É sagaz o quanto D. Smith consegue abrir sua primeira obra no audiovisual com uma cena narrada com encenação paralela, em que uma história aparentemente trágica se transforma cômica em questão de minutos. Numa estética preto e branco e com letreiros amarelo ouro, “Kokomo City” se aproxima dos corpos e rostos dessas mulheres e paralelamente mantém uma distância razoável a depender do que está sendo contado. Há transições muito estilizadas que representam a afronta que essas mulheres acabam sendo para a sociedade heteronormativa com o intuído de construir, solidificar e afirmar a identidade dessas mulheres.

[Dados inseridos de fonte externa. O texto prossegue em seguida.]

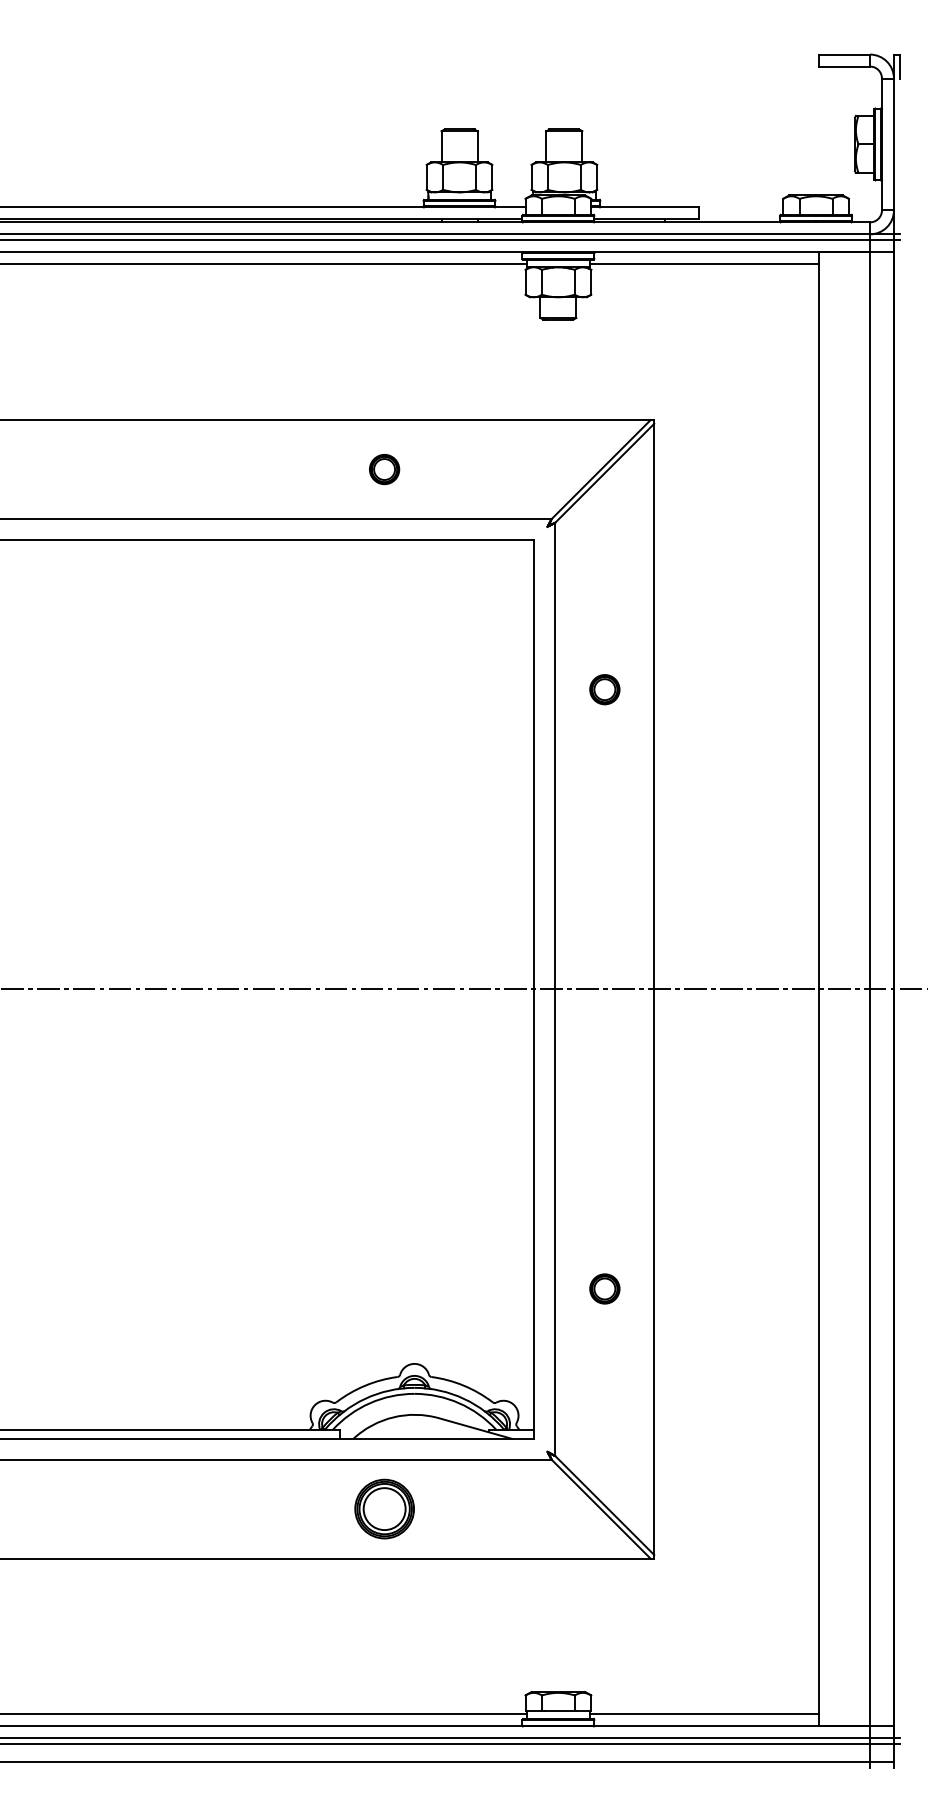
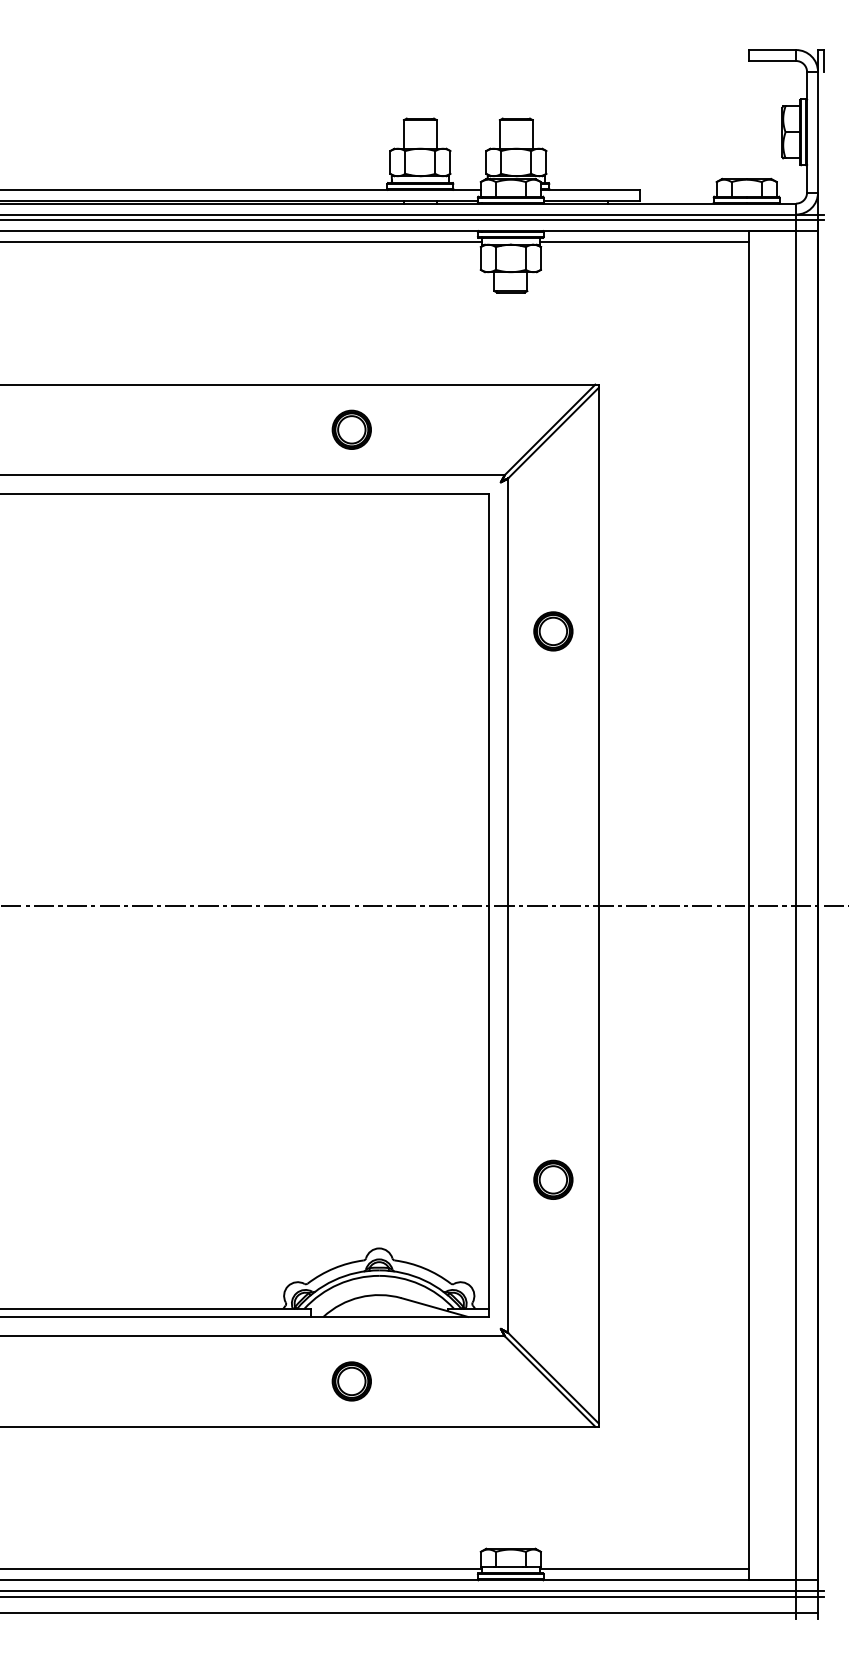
part: (384, 469) -> (351, 429), size x1.43
part: (604, 689) -> (553, 631), size x1.43
part: (604, 1288) -> (553, 1179), size x1.43
part: (384, 1509) -> (351, 1381), size x0.71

Político, humano e subversivo, acompanhamos Daniella Carter, Dominique Silver, Koko da Doll e Liyah Mitchell contando a rotina de trabalho ao mesmo tempo que relatam uma intensa solidão de ser quem são desde a infância. A diretora manipula suas imagens para nos contar histórias extremamente semelhantes, ainda que apresente algumas particularidades. Todas nossas personagens foram expulsas de casa, sofreram violência dos familiares e foram rejeitadas, especialmente após a transição. Mesmo que seja estranho um filho se assumir gay, ainda há certa “tolerância” dentro das famílias, mas quando a questão de gênero se apresenta, a intolerância aliada a violência é letra certa nos afetos.

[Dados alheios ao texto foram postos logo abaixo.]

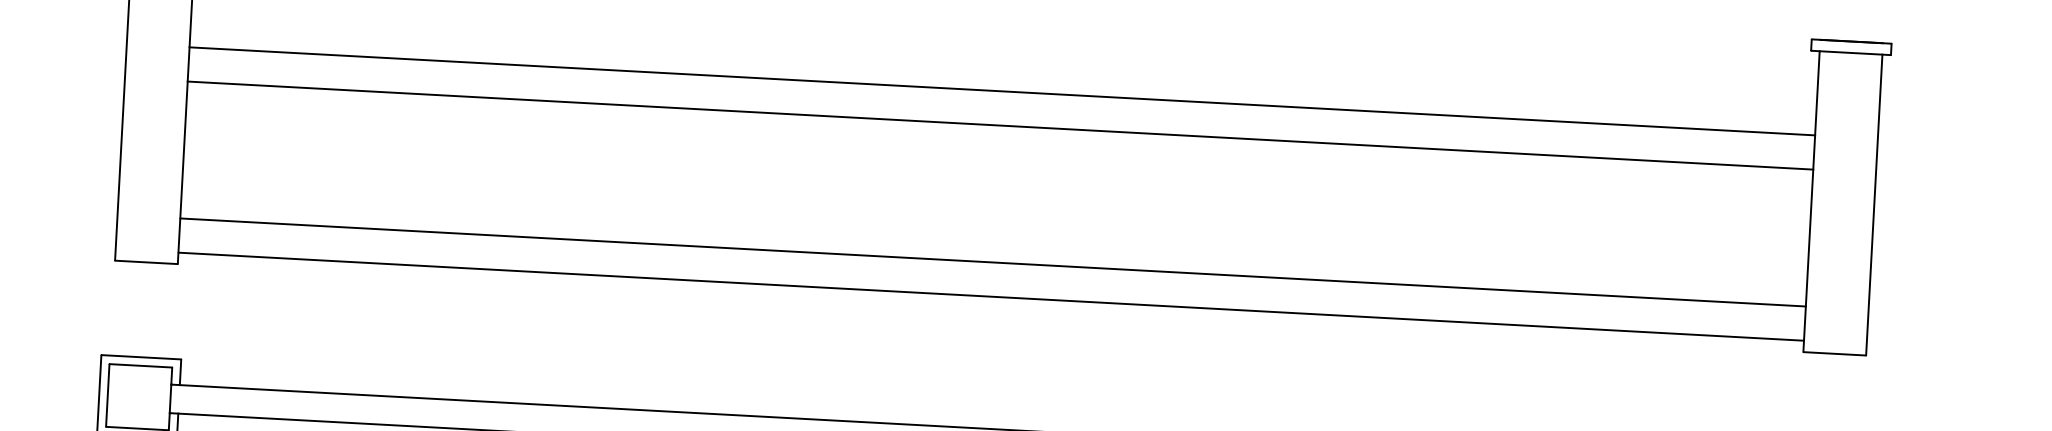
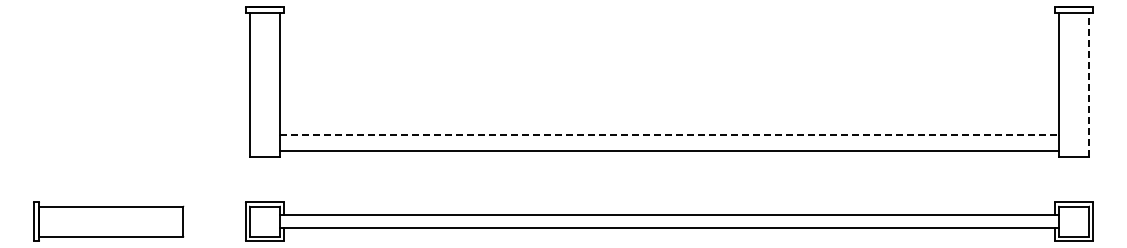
line: (1002, 92) -> (669, 53), removed
line: (1000, 125) -> (669, 69), removed
line: (1875, 204) -> (1089, 84), solid -> dashed
line: (993, 263) -> (669, 135), solid -> dashed

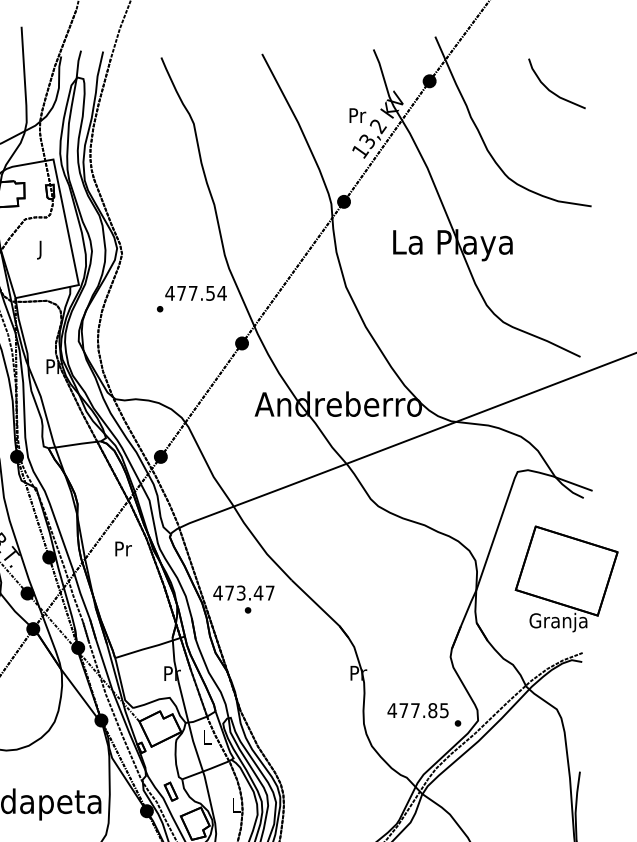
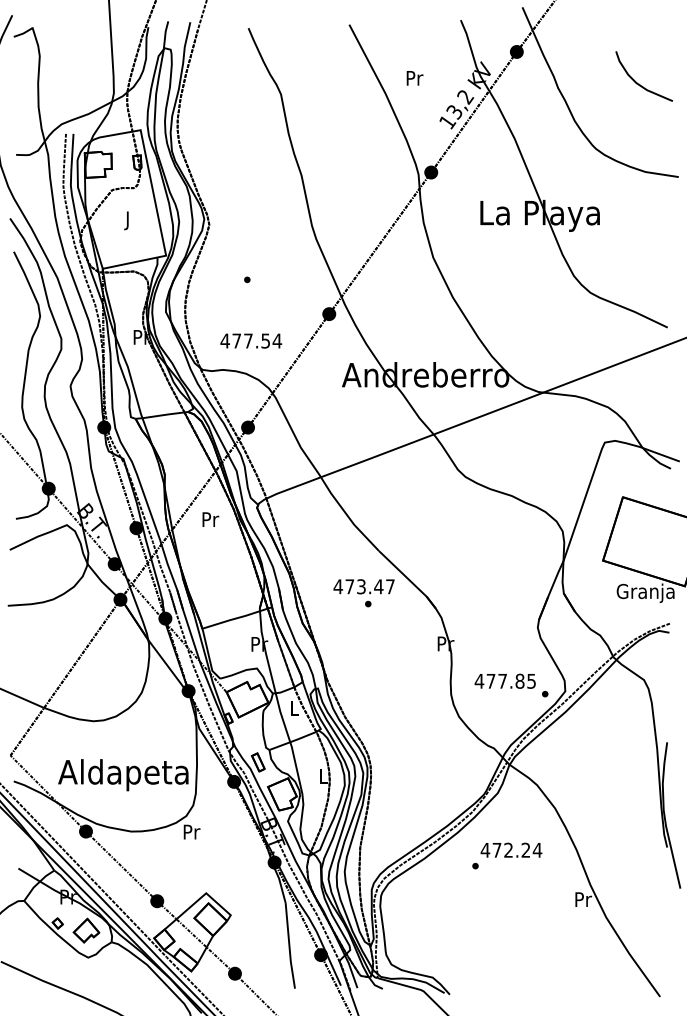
curve: (550, 89) -> (637, 82), moved
text: (357, 115) -> (414, 78), moved
text: (196, 292) -> (251, 340), moved
text: (243, 599) -> (363, 593), moved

D. Smith aproveita para debater a questão racial que, como apontam algumas delas, ser uma pessoa preta homossexual traz muitas complicações por não corresponderem ao ideal de masculinidade de homens pretos da periferia norte-americana. Quando esse homem preto comunica sua transição de gênero, agora como uma mulher preta, parece ser inconcebível para aquela família acolher essa “nova pessoa”, logo, a exclusão é a saída, e como a exclusão não é restritiva apenas a família e a comunidade, mas de toda a sociedade, o caminho para a sobrevivência acaba sendo o trabalho sexual. Como Daniella Carter aponta em seu depoimento, um dos mais políticos e intensos do documentário, as mulheres cis pretas já são traídas pelos homens, então, quando o filho comunica que não irá performar a masculinidade esperada, essa mulher e mãe, se sente traída mais uma vez, daí a exclusão.

Mais do que debater a transexualidade, a realizadora debate a masculinidade daqueles que se apaixonam por mulheres trans, ou dos clientes que se relacionam com mulheres trans, e essa é uma perspectiva que ainda não havia sido mostrada com tanta honestidade em tela. Há relatos de intensa coragem sobre assumir o próprio desejo, ao mesmo tempo que há relatos que apresentam alguma hipersexualização dessas mulheres. No geral, os depoimentos das pessoas que se relacionam sejam através do sexo pago, seja afetivamente, há sempre uma ambiguidade que compõe esse discurso de maneira muito interessante, por vezes irônica e ambígua. Durante toda a rodagem do documentário, existe a sensação de eterna corda bamba: há doses de humor frente a tragédia, ao mesmo tempo que há exclusão encarnada de inclusão e uma solidão cortante, gélida.

É inegável a referência a Paris is Burning (1990), um clássico do gênero de documentários que se aprofunda na comunidade LGBTQIA+ e evidência suas particularidades, especialmente da luta por sobrevivência dentro das margens, muito extensas aliás. O que choca, ainda, é que passados mais de 30 anos de Paris is Burning muita coisa não avançou. A exclusão, a solidão e a violência que pessoas queers negras são submetidas ainda permanece, ferozmente. O recorte racial é fundamental para entender essa exclusão, pois apesar dos avanços, é seguro dizer, como evidenciam diversas pesquisas, que uma pessoa LGBTQIA+ branca está propícia a menores violências do que uma pessoa negra.

Discutindo questões como a passabilidade – termo utilizado para evidenciar a percepção do outro, ou seja, uma mulher transgênero pode ser percebida como uma mulher cisgênero –  e uma certa “normalização” da profissionalização do sexo como sendo o caminho mais óbvio para pessoas trans, especialmente mulheres, “Kokomo City’’ atravessa um calvário cheio de poesia melancólica e política. É corajosa a discussão de temas espinhosos como a frágil masculinidade das pessoas pretas do subúrbio estadunidense, ao mesmo tempo que questiona uma sexualidade performática masculinizada, em que desejos que se apresentam fora da ordem heteronormativa só possam ser vividos no sigilo.

“Kokomo City’’ apresenta uma estética estilizada que pode passar a sensação de descompasso com as histórias contadas, mas, felizmente, a realizadora sabe contornar as saídas óbvias do melodrama manipulativo muito comum em documentários dessa vertente já que aposta numa solução irônica e ativista do problema, mas sem deixar de lado a tristeza muito palpável nesse cenário. O tom pop com sons não-diegéticos estridentes, aliados a encenações paralelas deixam tudo mais televisionável sem perder de vista o que precisa ser dito. Por fim, é fascinante o quanto D. Smith consegue contar sua história cheia de estilo, paixão e tristeza, desafiar os estereótipos através do relato duro e cruel de suas personagens reais e afirmar sua identidade como mulher trans e como realizadora cinematográfica.